Su questo tema hanno indagato moltissimo autori che hanno guardato alla violenza anche fuori dai suoi confini storici, come Benjamin, Adorno, Orwell, per citarne solo alcuni, che hanno declinato lo stesso concetto di dispotismo – potere, dominio, ecc. – anche, e forse soprattutto, al di fuori dei confini delle forme storiche del totalitarismo, guardando a come la violenza – e la guerra, per esempio nel breve saggio Povertà ed esperienza di Benjamin – non è che l’inizio di una «miseria», di una «impossibilità di fare esperienze in maniera diretta» per dirla con Adorno, che caratterizza la modernità tutta. Come a dire, il mutismo – in Benjamin è il mutismo degli uomini che tornano dal fronte, che anticipa un’incomunicabilità di altro tipo – non è l’unica forma che assume l’impossibilità di parlare. La stessa lingua, la nostra maniera di parlare, la «comunicazione», può essere ciò che, se usata in una maniera impoverita, svuotata, dunque efficiente, di fatto impedisce di fare esperienza – di produrre esperienza. Adorno parlerà di una ideologia del fare, di una «volontà of doing things», e di una «efficiency», completamente «indifferente al contenuto di tale operare» malata di «realismo», che caratterizza la violenza sia fascista che quella meno appariscente dell’America del dopo guerra.
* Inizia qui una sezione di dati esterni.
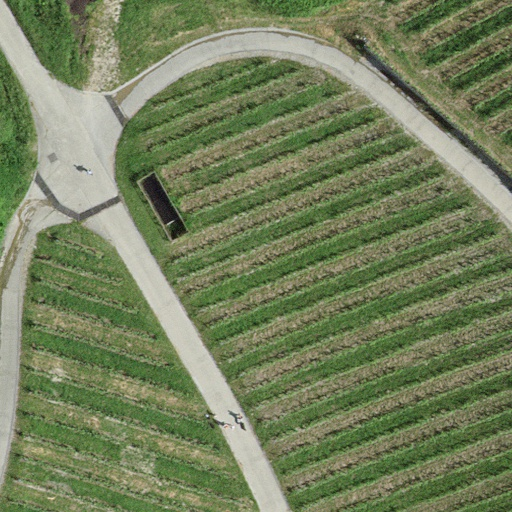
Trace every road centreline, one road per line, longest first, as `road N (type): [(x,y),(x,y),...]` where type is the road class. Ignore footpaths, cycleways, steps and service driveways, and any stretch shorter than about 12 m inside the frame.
road 1 (track): [(511,210),(414,116),(335,58),(269,44),(188,58),(79,148)]
road 2 (track): [(270,511),(239,435),(79,148)]
road 3 (track): [(79,148),(19,218),(7,272),(0,428)]
road 4 (track): [(79,148),(0,14)]
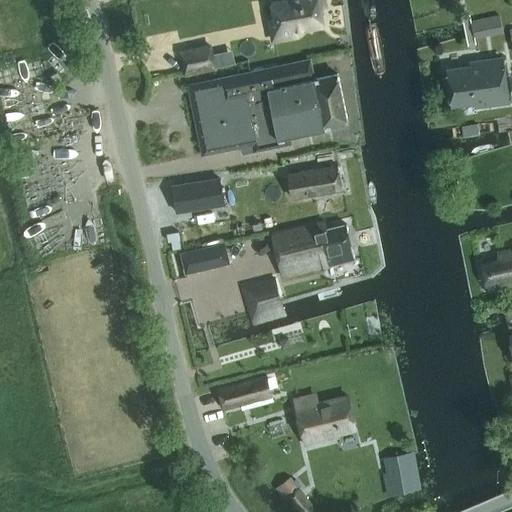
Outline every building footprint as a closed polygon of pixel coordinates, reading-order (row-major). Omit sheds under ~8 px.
[(321,10),(326,9),(324,0),(290,0),(273,3),(277,24),(271,25),(274,40),(298,36),(297,30),(324,25),(321,10)] [(472,22),(476,35),(500,29),(496,16),(472,22)] [(181,52),(186,73),(215,67),(210,45),(181,52)] [(476,105),(509,101),(503,58),(481,61),(481,65),(448,70),(453,105),(476,102),(476,105)] [(189,85),(203,155),(242,147),(243,153),(292,143),(290,137),(325,129),(349,124),(338,73),(315,78),(311,59),(189,85)] [(29,80),(27,65),(2,69),(4,83),(29,80)] [(52,75),(55,84),(61,82),(58,72),(52,75)] [(340,132),(325,135),(328,148),(343,144),(340,132)] [(339,165),(289,174),(293,198),(344,189),(339,165)] [(220,177),(172,185),(176,211),(224,203),(220,177)] [(282,274),(356,258),(348,223),(326,229),(325,222),(274,233),(282,274)] [(231,240),(240,270),(263,263),(254,233),(231,240)] [(511,284),(511,248),(498,252),(499,258),(482,262),(487,285),(504,281),(505,286),(511,284)] [(197,269),(193,250),(181,253),(186,272),(197,269)] [(206,290),(225,285),(222,273),(203,278),(206,290)] [(274,278),(243,287),(250,310),(281,301),(274,278)] [(218,388),(224,410),(264,400),(258,377),(218,388)] [(349,396),(297,408),(306,443),(331,437),(331,435),(357,429),(349,396)] [(203,449),(223,443),(217,425),(198,430),(203,449)] [(373,456),(385,454),(383,440),(371,441),(373,456)] [(386,492),(401,487),(396,471),(380,477),(386,492)] [(308,511),(316,506),(300,486),(291,475),(274,489),(283,499),(286,497),(297,511),(308,511)] [(511,494),(509,487),(499,490),(507,509),(511,507),(511,494)]
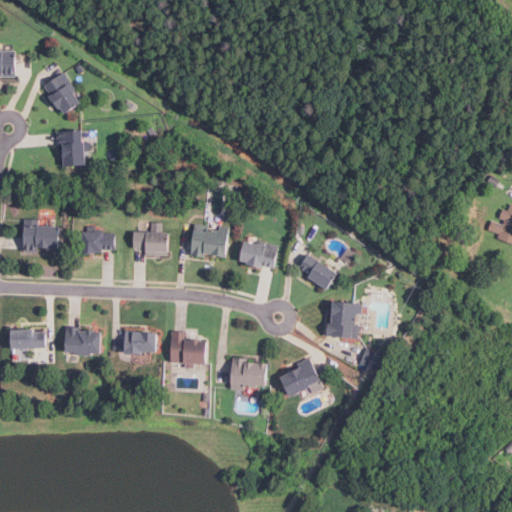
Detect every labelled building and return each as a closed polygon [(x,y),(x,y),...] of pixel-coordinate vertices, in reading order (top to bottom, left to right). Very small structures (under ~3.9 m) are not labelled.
[(0,76),(19,76),(19,50),(0,50),(0,76)] [(86,103),(67,72),(47,84),(66,115),(86,103)] [(88,131),(63,131),(63,165),(88,165),(88,131)] [(511,240),(511,202),(509,202),(503,222),(493,219),(489,233),(511,240)] [(64,225),(26,225),(26,249),(64,249),(64,225)] [(194,254),(231,257),(234,228),(196,225),(194,254)] [(85,252),(119,252),(119,231),(85,231),(85,252)] [(146,254),(174,254),(174,231),(137,231),(137,249),(146,249),(146,254)] [(279,268),(283,246),(247,239),(243,262),(279,268)] [(300,270),(333,287),(342,270),(309,253),(300,270)] [(363,304),(336,301),(332,335),(360,338),(363,304)] [(69,354),(106,354),(106,328),(69,328),(69,354)] [(28,349),(50,348),(50,337),(40,337),(40,329),(13,329),(14,358),(28,358),(28,349)] [(161,331),(128,331),(128,352),(161,352),(161,331)] [(188,339),(188,331),(173,331),(173,364),(212,364),(212,339),(188,339)] [(382,356),(370,349),(363,361),(375,368),(382,356)] [(234,388),(271,389),(273,361),(235,359),(234,388)] [(326,383),(315,359),(282,375),(294,399),(326,383)]
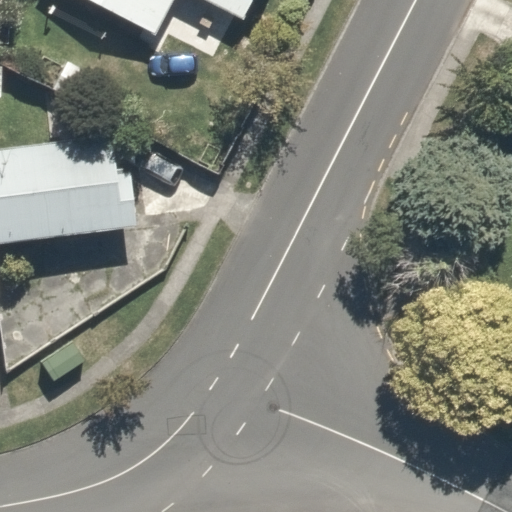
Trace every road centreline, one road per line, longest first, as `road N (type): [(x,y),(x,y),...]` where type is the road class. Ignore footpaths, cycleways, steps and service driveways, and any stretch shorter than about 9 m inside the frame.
road 1 (residential): [(415,0),(213,387)]
road 2 (residential): [(213,387),(500,511)]
road 3 (residential): [(0,506),(142,471),(213,387)]
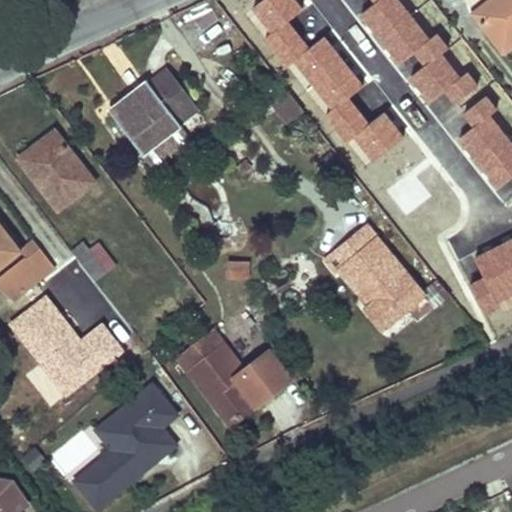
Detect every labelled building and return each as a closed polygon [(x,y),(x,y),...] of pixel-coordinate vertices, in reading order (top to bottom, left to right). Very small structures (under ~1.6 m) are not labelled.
[(511,0),(488,0),(472,13),(502,50),(511,41),(511,0)] [(365,3),(312,44),(340,81),(394,39),(365,3)] [(168,74),(115,114),(143,151),(182,123),(198,111),(168,74)] [(278,107),(290,122),(302,113),(290,97),(278,107)] [(143,151),(155,167),(194,138),(182,123),(143,151)] [(53,129),(17,156),(56,207),(93,180),(53,129)] [(0,225),(0,264),(20,251),(0,225)] [(420,297),(366,227),(324,260),(334,273),(338,270),(345,265),(374,302),(368,307),(364,310),(379,329),(404,309),(414,322),(430,309),(420,297)] [(32,242),(20,251),(23,255),(40,276),(51,268),(32,242)] [(79,243),(69,251),(91,280),(102,271),(79,243)] [(69,251),(56,261),(107,326),(120,318),(91,280),(69,251)] [(23,255),(0,274),(0,288),(11,297),(40,276),(23,255)] [(240,264),(226,268),(229,280),(243,276),(240,264)] [(374,302),(345,265),(338,270),(368,307),(374,302)] [(420,297),(430,309),(447,295),(437,282),(420,297)] [(243,372),(213,333),(178,359),(227,425),(289,378),(270,352),(243,372)] [(71,482),(93,510),(171,452),(156,432),(170,421),(146,389),(91,430),(109,454),(71,482)] [(0,511),(14,511),(26,503),(8,480),(0,485),(0,511)]
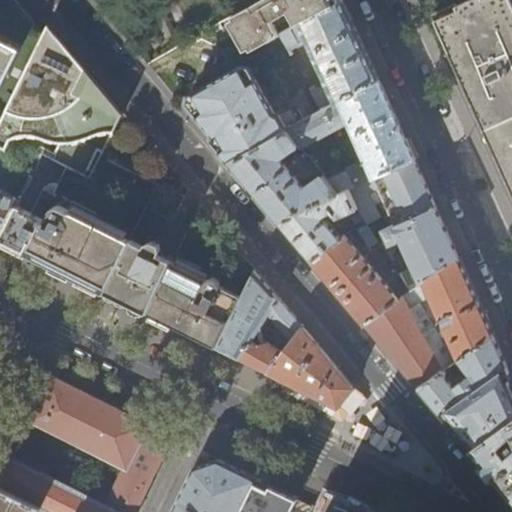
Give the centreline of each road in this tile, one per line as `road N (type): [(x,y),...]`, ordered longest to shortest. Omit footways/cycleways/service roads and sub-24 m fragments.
road 1 (residential): [(488,511),(59,0)]
road 2 (residential): [(27,307),(438,511)]
road 3 (residential): [(377,0),(511,296)]
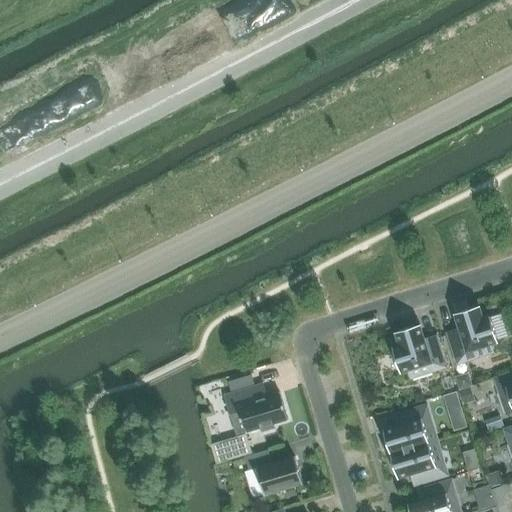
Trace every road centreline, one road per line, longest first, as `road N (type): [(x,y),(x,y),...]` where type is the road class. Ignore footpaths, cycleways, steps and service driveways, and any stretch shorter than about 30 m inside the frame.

Slogan, frasi fatte, parole composte e luoghi comuni (già Adorno diceva di Heidegger che non si consegue alcuna conoscenza separando il prefisso da un verbo e riunendoli poi con un trattino, e una stessa operazione avrebbe fatto Orwell con le parole composte in inglese) servono a che nulla venga detto, a che il sentire sia impedito, e dunque a che non si produca nulla di diverso da quello che c’è già – il “così è”.

Questo aspetto, che nel libro sta come traccia sotterranea, onnipresente, pervasiva, innominabile e allo stesso tempo ovvia, è ciò che rende la narrazione claustrofobica e ossessiva, schiacciata, ma è anche ciò che dà alla voce narrante la sua urgenza, il suo ritmo, la sua insistenza e la sua forza. È ciò che rende la violenza qualcosa di vivo e allo stesso tempo reversibile – è una voce che impara, camminando, a inceppare la ripetizione della città, il suo ordine sordo e la sua disposizione cieca, a partire da poche ma efficaci descrizioni, sfidando, per esempio, il codice che regola i colori e i «guardiani del vocabolario». A partire da una lingua che non è quella ufficiale, del posto, “nazionale”, ma da una lingua straniera, quella di un’insegnante che promette: «cambiate una cosa, miei cari allievi, basta una sola cosa e vi assicuro che anche tutto il resto cambierà».